> [Instruction] What the response needs is every record, repeated verbatim, and no images.

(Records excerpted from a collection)

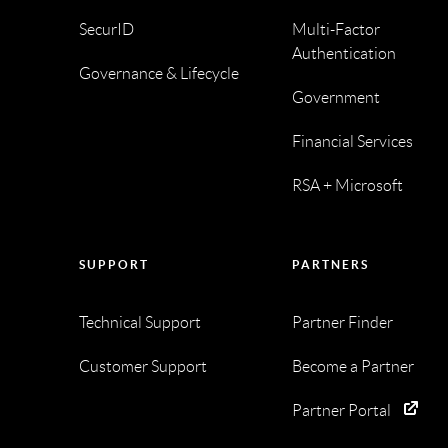
SecurID
Multi-Factor
Authentication
Governance & Lifecycle
Government
Financial Services
RSA + Microsoft
SUPPORT
PARTNERS
Technical Support
Partner Finder
Customer Support
Become a Partner
Partner Portal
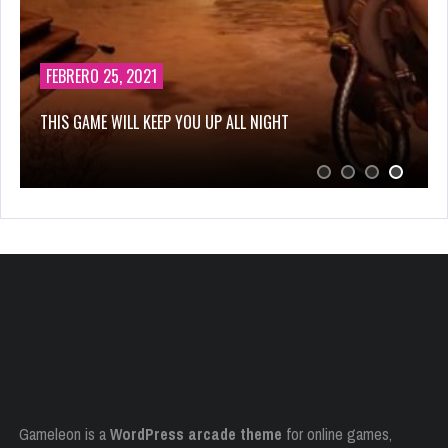
FEBRERO 25, 2021
THIS GAME WILL KEEP YOU UP ALL NIGHT
Gameleon is a
WordPress arcade theme
for online games,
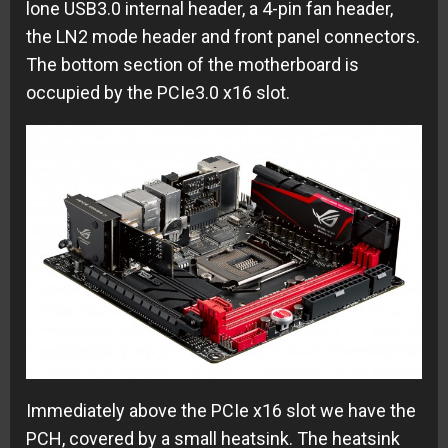
lone USB3.0 internal header, a 4-pin fan header,
the LN2 mode header and front panel connectors.
The bottom section of the motherboard is
occupied by the PCIe3.0 x16 slot.
Immediately above the PCIe x16 slot we have the
PCH, covered by a small heatsink. The heatsink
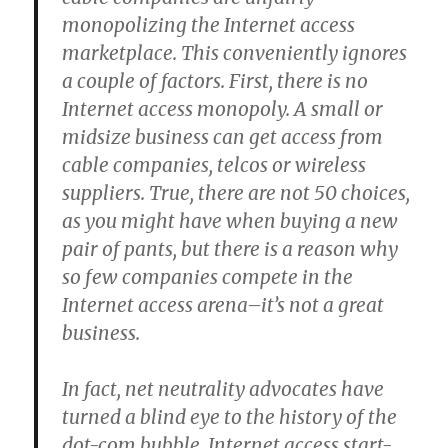
monopolizing the Internet access
marketplace. This conveniently ignores
a couple of factors. First, there is no
Internet access monopoly. A small or
midsize business can get access from
cable companies, telcos or wireless
suppliers. True, there are not 50 choices,
as you might have when buying a new
pair of pants, but there is a reason why
so few companies compete in the
Internet access arena–it’s not a great
business.
In fact, net neutrality advocates have
turned a blind eye to the history of the
dot-com bubble. Internet access start-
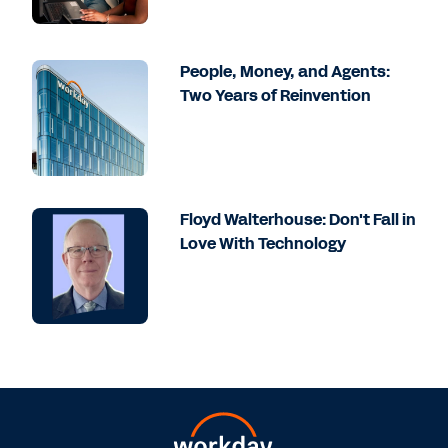
People, Money, and Agents:
Two Years of Reinvention
Floyd Walterhouse: Don't Fall in
Love With Technology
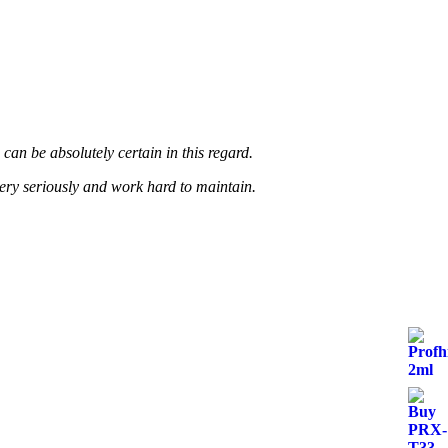
page
an be absolutely certain in this regard.
very seriously and work hard to maintain.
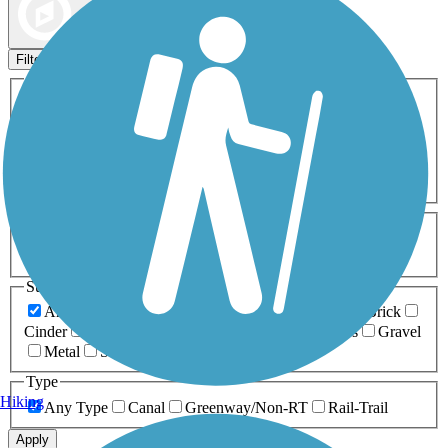
Map view
Sort by
Filters
Activities
Any Activity
ATV
Bike
Birding
Cross Country
Skiing
Dog Walking
Fishing
Geocaching
Hiking
Horseback Riding
Inline Skating
Mountain Biking
Running
Snowmobiling
Walking
Wheelchair
Accessible
Length
Any Length
0-5 Miles
5-10 Miles
10-20 Miles
20+ Miles
Surfaces
Any Surface
Asphalt
Ballast
Boardwalk
Brick
Cinder
Concrete
Crushed Stone
Dirt
Grass
Gravel
Metal
Sand
Woodchips
Type
Hiking
Any Type
Canal
Greenway/Non-RT
Rail-Trail
Apply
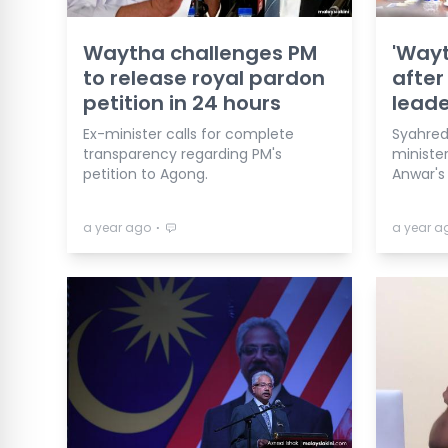
Waytha challenges PM
'Way
to release royal pardon
after
petition in 24 hours
leade
Ex-minister calls for complete
Syahred
transparency regarding PM's
ministe
petition to Agong.
Anwar's
⋅
a year ago
a year a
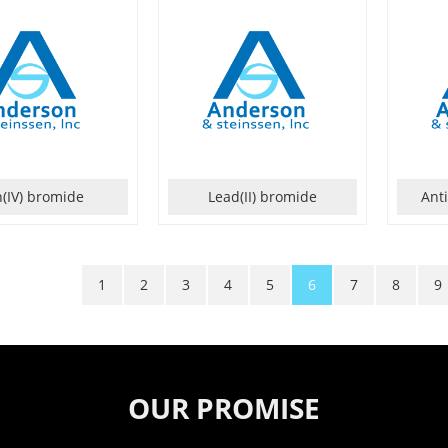
n(IV) bromide
Lead(II) bromide
Ant
1
2
3
4
5
6
7
8
9
OUR PROMISE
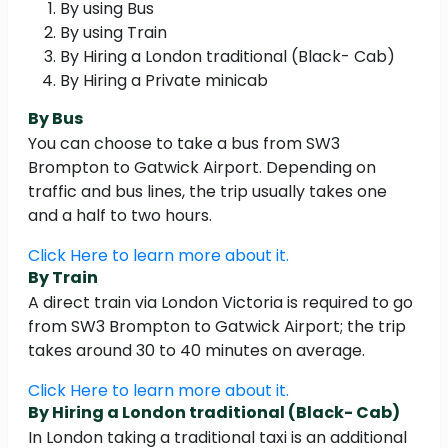
By using Bus
By using Train
By Hiring a London traditional (Black- Cab)
By Hiring a Private minicab
By Bus
You can choose to take a bus from SW3
Brompton to Gatwick Airport. Depending on
traffic and bus lines, the trip usually takes one
and a half to two hours.
Click Here to learn more about it.
By Train
A direct train via London Victoria is required to go
from SW3 Brompton to Gatwick Airport; the trip
takes around 30 to 40 minutes on average.
Click Here to learn more about it.
By Hiring a London traditional (Black- Cab)
In London taking a traditional taxi is an additional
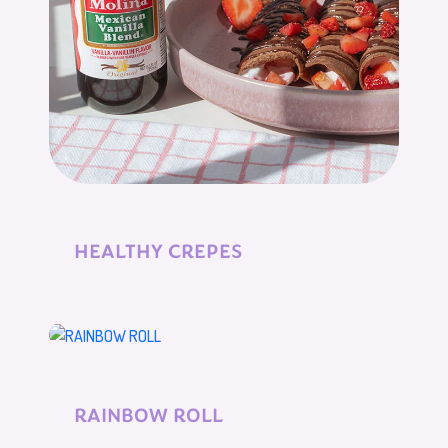
HEALTHY CREPES
RAINBOW ROLL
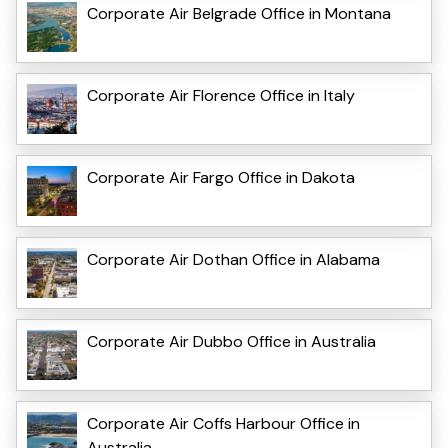
Corporate Air Belgrade Office in Montana
Corporate Air Florence Office in Italy
Corporate Air Fargo Office in Dakota
Corporate Air Dothan Office in Alabama
Corporate Air Dubbo Office in Australia
Corporate Air Coffs Harbour Office in
Australia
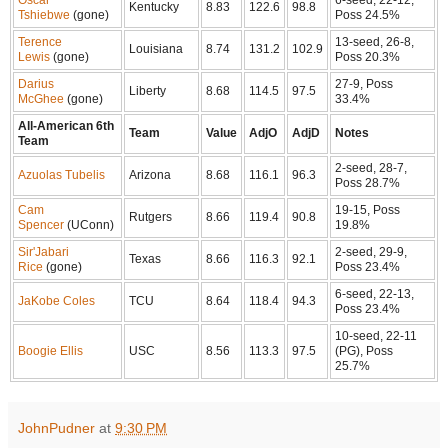
Kentucky
8.83
122.6
98.8
Tshiebwe
(gone)
Poss 24.5%
Terence
13-seed, 26-8,
Louisiana
8.74
131.2
102.9
Lewis
(gone)
Poss 20.3%
Darius
27-9, Poss
Liberty
8.68
114.5
97.5
McGhee
(gone)
33.4%
All-American 6th
Team
Value
AdjO
AdjD
Notes
Team
2-seed, 28-7,
Azuolas Tubelis
Arizona
8.68
116.1
96.3
Poss 28.7%
Cam
19-15, Poss
Rutgers
8.66
119.4
90.8
Spencer
(UConn)
19.8%
Sir'Jabari
2-seed, 29-9,
Texas
8.66
116.3
92.1
Rice
(gone)
Poss 23.4%
6-seed, 22-13,
JaKobe Coles
TCU
8.64
118.4
94.3
Poss 23.4%
10-seed, 22-11
Boogie Ellis
USC
8.56
113.3
97.5
(PG), Poss
25.7%
JohnPudner
at
9:30 PM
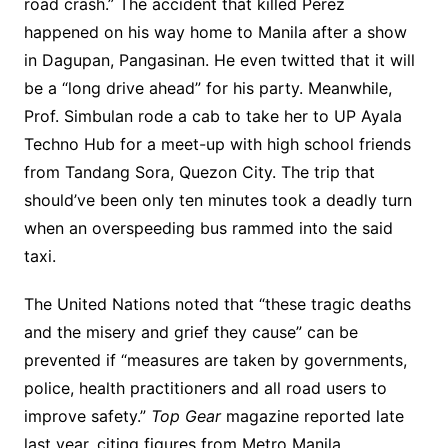
road crash.” The accident that killed Perez
happened on his way home to Manila after a show
in Dagupan, Pangasinan. He even twitted that it will
be a “long drive ahead” for his party. Meanwhile,
Prof. Simbulan rode a cab to take her to UP Ayala
Techno Hub for a meet-up with high school friends
from Tandang Sora, Quezon City. The trip that
should’ve been only ten minutes took a deadly turn
when an overspeeding bus rammed into the said
taxi.
The United Nations noted that “these tragic deaths
and the misery and grief they cause” can be
prevented if “measures are taken by governments,
police, health practitioners and all road users to
improve safety.”
Top Gear
magazine reported late
last year, citing figures from Metro Manila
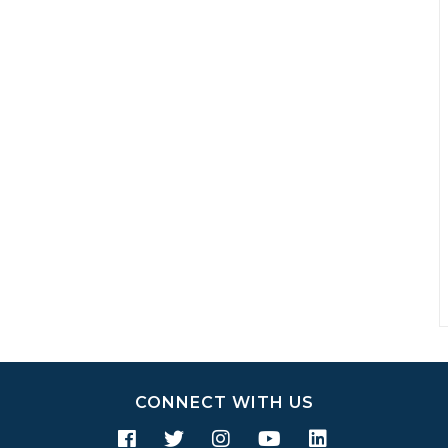
CONNECT WITH US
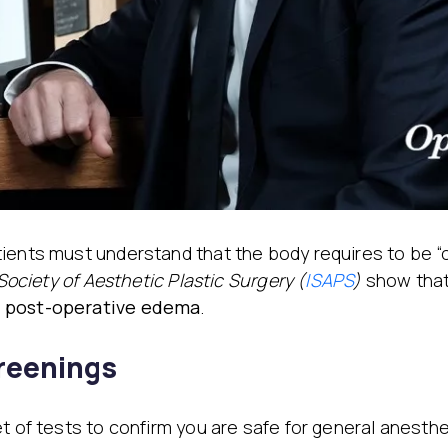
tients must understand that the body requires to be 
Society of Aesthetic Plastic Surgery (
ISAPS
)
show that
f post-operative edema
.
creenings
et of tests to confirm you are safe for general anesth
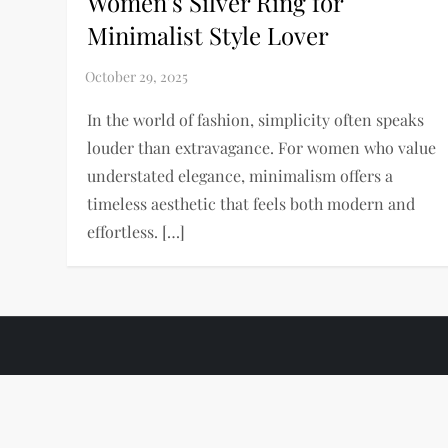
Women’s Silver Ring for
Minimalist Style Lover
In the world of fashion, simplicity often speaks
louder than extravagance. For women who value
understated elegance, minimalism offers a
timeless aesthetic that feels both modern and
effortless. […]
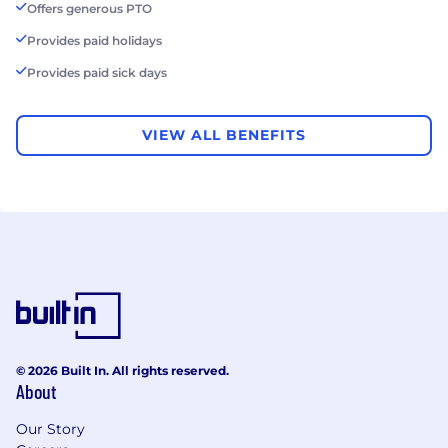
Offers generous PTO
Provides paid holidays
Provides paid sick days
VIEW ALL BENEFITS
© 2026 Built In. All rights reserved.
About
Our Story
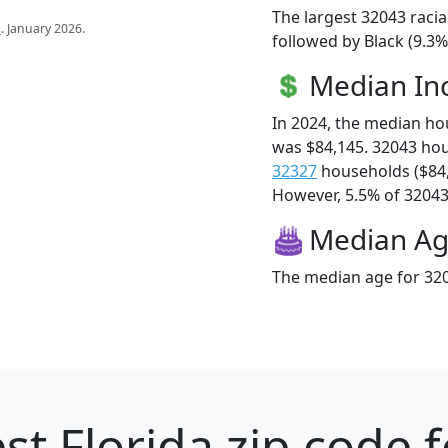
The largest 32043 racia
s
. January 2026.
followed by Black (9.3%
Median I
In 2024, the median h
was $84,145. 32043 ho
32327
households ($84
However, 5.5% of 32043 f
Median A
The median age for 320
st Florida zip code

> [Task solution]
SecurID
Multi-Factor
Authentication
Governance & Lifecycle
Government
Financial Services
RSA + Microsoft
SUPPORT
PARTNERS
Technical Support
Partner Finder
Customer Support
Become a Partner
Partner Portal
FEBRERO 25, 2021
THIS GAME WILL KEEP YOU UP ALL NIGHT
Gameleon is a
WordPress arcade theme
for online games,
lone USB3.0 internal header, a 4-pin fan header,
the LN2 mode header and front panel connectors.
The bottom section of the motherboard is
occupied by the PCIe3.0 x16 slot.
Immediately above the PCIe x16 slot we have the
PCH, covered by a small heatsink. The heatsink
monopolizing the Internet access
marketplace. This conveniently ignores
a couple of factors. First, there is no
Internet access monopoly. A small or
midsize business can get access from
cable companies, telcos or wireless
suppliers. True, there are not 50 choices,
as you might have when buying a new
pair of pants, but there is a reason why
so few companies compete in the
Internet access arena–it’s not a great
business.
In fact, net neutrality advocates have
turned a blind eye to the history of the
dot-com bubble. Internet access start-
People, Money, and Agents:
Two Years of Reinvention
Floyd Walterhouse: Don't Fall in
Love With Technology
page
an be absolutely certain in this regard.
very seriously and work hard to maintain.
Map view
Sort by
Filters
Activities
Any Activity
ATV
Bike
Birding
Cross Country
Skiing
Dog Walking
Fishing
Geocaching
Hiking
Horseback Riding
Inline Skating
Mountain Biking
Running
Snowmobiling
Walking
Wheelchair
Accessible
Length
Any Length
0-5 Miles
5-10 Miles
10-20 Miles
20+ Miles
Surfaces
Any Surface
Asphalt
Ballast
Boardwalk
Brick
Cinder
Concrete
Crushed Stone
Dirt
Grass
Gravel
Metal
Sand
Woodchips
Type
Hiking
Any Type
Canal
Greenway/Non-RT
Rail-Trail
Apply
Waytha challenges PM
'Way
to release royal pardon
after
petition in 24 hours
leade
Ex-minister calls for complete
Syahred
transparency regarding PM's
ministe
petition to Agong.
Anwar's
⋅
a year ago
a year a
n(IV) bromide
Lead(II) bromide
Ant
1
2
3
4
5
6
7
8
9
OUR PROMISE
By using Bus
By using Train
By Hiring a London traditional (Black- Cab)
By Hiring a Private minicab
By Bus
You can choose to take a bus from SW3
Brompton to Gatwick Airport. Depending on
traffic and bus lines, the trip usually takes one
and a half to two hours.
Click Here to learn more about it.
By Train
A direct train via London Victoria is required to go
from SW3 Brompton to Gatwick Airport; the trip
takes around 30 to 40 minutes on average.
Click Here to learn more about it.
By Hiring a London traditional (Black- Cab)
In London taking a traditional taxi is an additional
HEALTHY CREPES
RAINBOW ROLL
Corporate Air Belgrade Office in Montana
Corporate Air Florence Office in Italy
Corporate Air Fargo Office in Dakota
Corporate Air Dothan Office in Alabama
Corporate Air Dubbo Office in Australia
Corporate Air Coffs Harbour Office in
Australia
Kentucky
8.83
122.6
98.8
Tshiebwe
(gone)
Poss 24.5%
Terence
13-seed, 26-8,
Louisiana
8.74
131.2
102.9
Lewis
(gone)
Poss 20.3%
Darius
27-9, Poss
Liberty
8.68
114.5
97.5
McGhee
(gone)
33.4%
All-American 6th
Team
Value
AdjO
AdjD
Notes
Team
2-seed, 28-7,
Azuolas Tubelis
Arizona
8.68
116.1
96.3
Poss 28.7%
Cam
19-15, Poss
Rutgers
8.66
119.4
90.8
Spencer
(UConn)
19.8%
Sir'Jabari
2-seed, 29-9,
Texas
8.66
116.3
92.1
Rice
(gone)
Poss 23.4%
6-seed, 22-13,
JaKobe Coles
TCU
8.64
118.4
94.3
Poss 23.4%
10-seed, 22-11
Boogie Ellis
USC
8.56
113.3
97.5
(PG), Poss
25.7%
JohnPudner
at
9:30 PM
road crash.” The accident that killed Perez
happened on his way home to Manila after a show
in Dagupan, Pangasinan. He even twitted that it will
be a “long drive ahead” for his party. Meanwhile,
Prof. Simbulan rode a cab to take her to UP Ayala
Techno Hub for a meet-up with high school friends
from Tandang Sora, Quezon City. The trip that
should’ve been only ten minutes took a deadly turn
when an overspeeding bus rammed into the said
taxi.
The United Nations noted that “these tragic deaths
and the misery and grief they cause” can be
prevented if “measures are taken by governments,
police, health practitioners and all road users to
improve safety.”
Top Gear
magazine reported late
last year, citing figures from Metro Manila
CONNECT WITH US
tients must understand that the body requires to be 
Society of Aesthetic Plastic Surgery (
ISAPS
)
show that
f post-operative edema
.
creenings
et of tests to confirm you are safe for general anesth
Women’s Silver Ring for
Minimalist Style Lover
In the world of fashion, simplicity often speaks
louder than extravagance. For women who value
understated elegance, minimalism offers a
timeless aesthetic that feels both modern and
effortless. […]
Offers generous PTO
Provides paid holidays
Provides paid sick days
VIEW ALL BENEFITS
© 2026 Built In. All rights reserved.
About
Our Story
The largest 32043 racia
s
. January 2026.
followed by Black (9.3%
Median I
In 2024, the median h
was $84,145. 32043 ho
32327
households ($84
However, 5.5% of 32043 f
Median A
The median age for 320
st Florida zip code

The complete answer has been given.